### TASK OBJECTIVE
Your answer must hold only the lines below from the line containing "offers also a" through the line containing "## Subscription", each reproduced exactly.
######
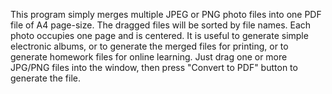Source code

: This program simply merges multiple JPEG or PNG photo files into one PDF file of A4 page-size. The dragged files will be sorted by file names. Each photo occupies one page and is centered. It is useful to generate simple electronic albums, or to generate the merged files for printing, or to generate homework files for online learning. Just drag one or more JPG/PNG files into the window, then press "Convert to PDF" button to generate the file.
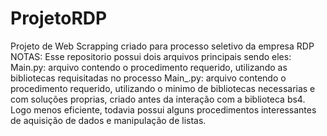 # ProjetoRDP
Projeto de Web Scrapping criado para processo seletivo da empresa RDP
NOTAS:
Esse repositorio possui dois arquivos principais sendo eles:
  Main.py: arquivo contendo o procedimento requerido, utilizando as bibliotecas requisitadas no processo
  Main_.py: arquivo contendo o procedimento requerido, utilizando o minimo de bibliotecas necessarias e com soluções proprias, criado antes da interação com a biblioteca bs4. Logo menos eficiente, todavia possui alguns procedimentos interessantes de aquisição de dados e manipulação de listas.
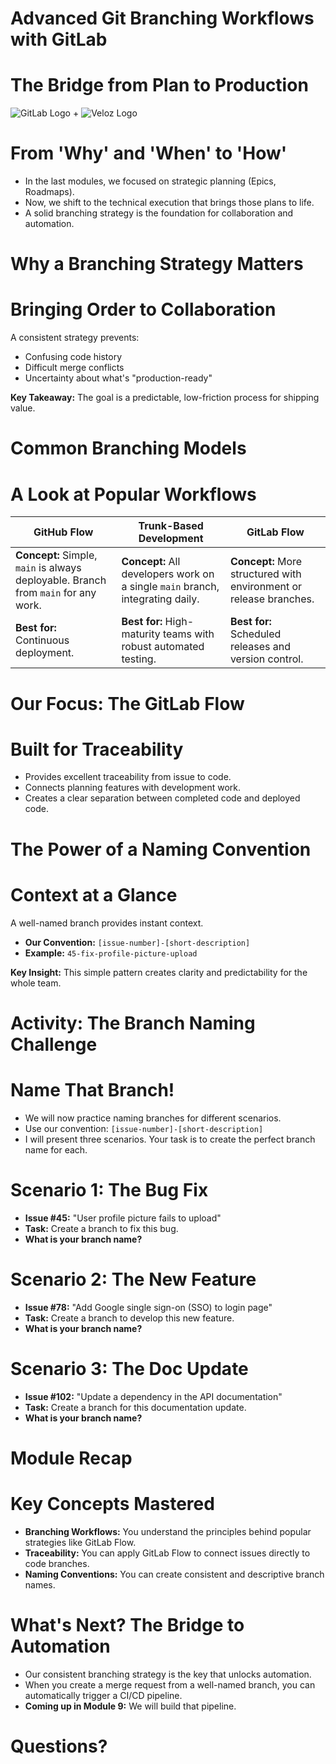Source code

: # Advanced Git Branching Workflows with GitLab

# The Bridge from Plan to Production

![GitLab Logo](https://gitlab.com/assets/favicon-72a2cad5025aa931d6ea56c3201d1f18e68a8cd39788c7c80d5b2b82aa5143ef.png) + ![Veloz Logo](https://img1.wsimg.com/isteam/ip/55a4d049-b669-44b1-befb-5cbb852ac163/Veloz-Logo.svg/:/rs=w:59,h:59,cg:true,m/cr=w:59,h:59/qt=q:100/ll)


# From 'Why' and 'When' to 'How'

* In the last modules, we focused on strategic planning (Epics, Roadmaps).
* Now, we shift to the technical execution that brings those plans to life.
* A solid branching strategy is the foundation for collaboration and automation.


# Why a Branching Strategy Matters

# Bringing Order to Collaboration

A consistent strategy prevents:
* Confusing code history
* Difficult merge conflicts
* Uncertainty about what's "production-ready"

**Key Takeaway:** The goal is a predictable, low-friction process for shipping value.

# Common Branching Models

# A Look at Popular Workflows

| GitHub Flow | Trunk-Based Development | GitLab Flow |
|-------------|-------------------------|-------------|
| **Concept:** Simple, `main` is always deployable. Branch from `main` for any work. | **Concept:** All developers work on a single `main` branch, integrating daily. | **Concept:** More structured with environment or release branches. |
| **Best for:** Continuous deployment. | **Best for:** High-maturity teams with robust automated testing. | **Best for:** Scheduled releases and version control. |

# Our Focus: The GitLab Flow

# Built for Traceability

* Provides excellent traceability from issue to code.
* Connects planning features with development work.
* Creates a clear separation between completed code and deployed code.

# The Power of a Naming Convention

# Context at a Glance

A well-named branch provides instant context.
* **Our Convention:** `[issue-number]-[short-description]`
* **Example:** `45-fix-profile-picture-upload`

**Key Insight:** This simple pattern creates clarity and predictability for the whole team.

# Activity: The Branch Naming Challenge

# Name That Branch!

* We will now practice naming branches for different scenarios.
* Use our convention: `[issue-number]-[short-description]`
* I will present three scenarios. Your task is to create the perfect branch name for each.

# Scenario 1: The Bug Fix

* **Issue #45:** "User profile picture fails to upload"
* **Task:** Create a branch to fix this bug.
* **What is your branch name?**

# Scenario 2: The New Feature

* **Issue #78:** "Add Google single sign-on (SSO) to login page"
* **Task:** Create a branch to develop this new feature.
* **What is your branch name?**

# Scenario 3: The Doc Update

* **Issue #102:** "Update a dependency in the API documentation"
* **Task:** Create a branch for this documentation update.
* **What is your branch name?**

# Module Recap

# Key Concepts Mastered

* **Branching Workflows:** You understand the principles behind popular strategies like GitLab Flow.
* **Traceability:** You can apply GitLab Flow to connect issues directly to code branches.
* **Naming Conventions:** You can create consistent and descriptive branch names.

# What's Next? The Bridge to Automation

* Our consistent branching strategy is the key that unlocks automation.
* When you create a merge request from a well-named branch, you can automatically trigger a CI/CD pipeline.
* **Coming up in Module 9:** We will build that pipeline.

# Questions?
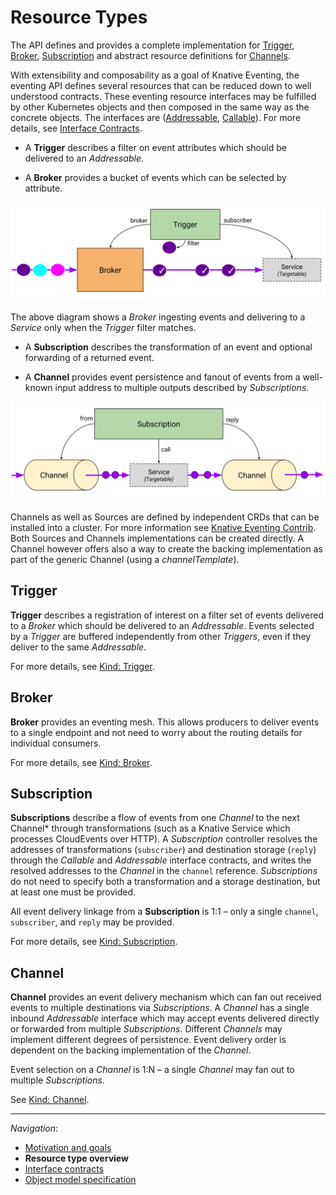 # Resource Types

The API defines and provides a complete implementation for
[Trigger](spec.md#kind-trigger), [Broker](spec.md#kind-broker),
[Subscription](spec.md#kind-subscription) and abstract resource definitions for
[Channels](spec.md#kind-channel).

With extensibility and composability as a goal of Knative Eventing, the eventing
API defines several resources that can be reduced down to well understood
contracts. These eventing resource interfaces may be fulfilled by other
Kubernetes objects and then composed in the same way as the concrete objects.
The interfaces are ([Addressable](interfaces.md#addressable),
[Callable](interfaces.md#callable)).
For more details, see [Interface Contracts](interfaces.md).

- A **Trigger** describes a filter on event attributes which should be delivered
  to an _Addressable_.

- A **Broker** provides a bucket of events which can be selected by attribute.

<!-- https://drive.google.com/open?id=1CXRvT2g6sxk6-ZrwYcSf2BahCNVlLTLNZkm-laQitMg -->

![Broker Trigger Overview](images/broker-trigger-overview.svg)

The above diagram shows a _Broker_ ingesting events and delivering to a
_Service_ only when the _Trigger_ filter matches.

- A **Subscription** describes the transformation of an event and optional
  forwarding of a returned event.

- A **Channel** provides event persistence and fanout of events from a
  well-known input address to multiple outputs described by _Subscriptions_.

<!-- This image is sourced from https://drive.google.com/open?id=10mmXzDb8S_4_ZG_hcBr7s4HPISyBqcqeJLTXLwkilRc -->

![Resource Types Overview](images/resource-types-overview.svg)

Channels as well as Sources are defined by independent CRDs that can be
installed into a cluster. For more information see
[Knative Eventing Contrib](https://github.com/knative/eventing-contrib). Both
Sources and Channels implementations can be created directly. A Channel however
offers also a way to create the backing implementation as part of the generic
Channel (using a _channelTemplate_).

## Trigger

**Trigger** describes a registration of interest on a filter set of events
delivered to a _Broker_ which should be delivered to an _Addressable_. Events
selected by a _Trigger_ are buffered independently from other _Triggers_, even
if they deliver to the same _Addressable_.

For more details, see [Kind: Trigger](spec.md#kind-trigger).

## Broker

**Broker** provides an eventing mesh. This allows producers to deliver events to
a single endpoint and not need to worry about the routing details for individual
consumers.

For more details, see [Kind: Broker](spec.md#kind-broker).

## Subscription

**Subscriptions** describe a flow of events from one _Channel_ to the next
Channel\* through transformations (such as a Knative Service which processes
CloudEvents over HTTP). A _Subscription_ controller resolves the addresses of
transformations (`subscriber`) and destination storage (`reply`) through the
_Callable_ and _Addressable_ interface contracts, and writes the resolved
addresses to the _Channel_ in the `channel` reference. _Subscriptions_ do not
need to specify both a transformation and a storage destination, but at least
one must be provided.

All event delivery linkage from a **Subscription** is 1:1 – only a single
`channel`, `subscriber`, and `reply` may be provided.

For more details, see [Kind: Subscription](spec.md#kind-subscription).

## Channel

**Channel** provides an event delivery mechanism which can fan out received
events to multiple destinations via _Subscriptions_. A _Channel_ has a single
inbound _Addressable_ interface which may accept events delivered directly or
forwarded from multiple _Subscriptions_. Different _Channels_ may implement
different degrees of persistence. Event delivery order is dependent on the
backing implementation of the _Channel_.

Event selection on a _Channel_ is 1:N – a single _Channel_ may fan out to
multiple _Subscriptions_.

See [Kind: Channel](spec.md#kind-channel).

---

_Navigation_:

- [Motivation and goals](motivation.md)
- **Resource type overview**
- [Interface contracts](interfaces.md)
- [Object model specification](spec.md)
######
### RESPONSE BELOW
offers also a way to create the backing implementation as part of the generic
Channel (using a _channelTemplate_).

## Trigger

**Trigger** describes a registration of interest on a filter set of events
delivered to a _Broker_ which should be delivered to an _Addressable_. Events
selected by a _Trigger_ are buffered independently from other _Triggers_, even
if they deliver to the same _Addressable_.

For more details, see [Kind: Trigger](spec.md#kind-trigger).

## Broker

**Broker** provides an eventing mesh. This allows producers to deliver events to
a single endpoint and not need to worry about the routing details for individual
consumers.

For more details, see [Kind: Broker](spec.md#kind-broker).

## Subscription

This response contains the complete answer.